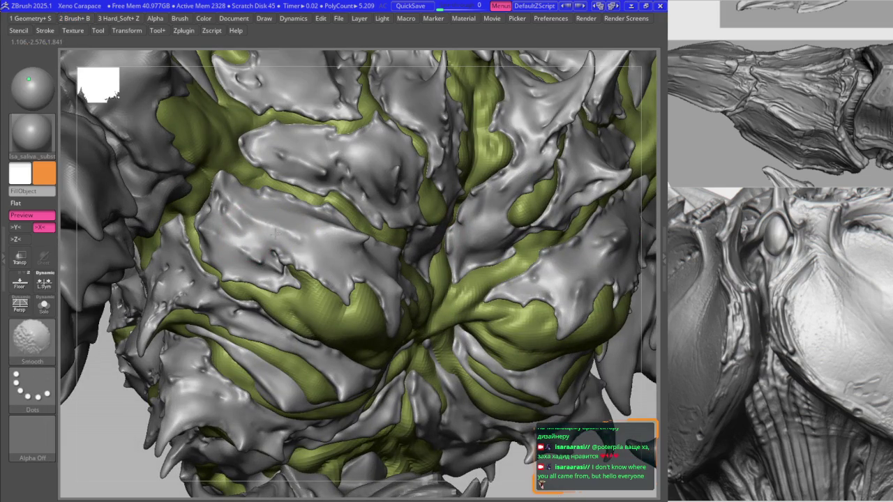
pyautogui.press('b')
pyautogui.click(260, 337)
pyautogui.press('space')
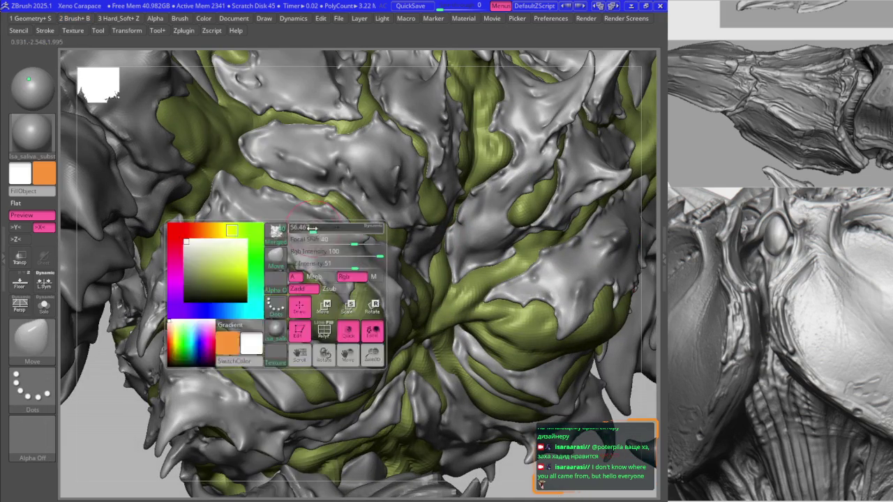
pyautogui.scroll(4, 302, 236)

============================================================

__What to produce__
Any images must be left out; transcribe the rest of the material exactly.

__Task answer__
pyautogui.press('b')
pyautogui.click(260, 337)
pyautogui.press('space')
pyautogui.scroll(4, 302, 236)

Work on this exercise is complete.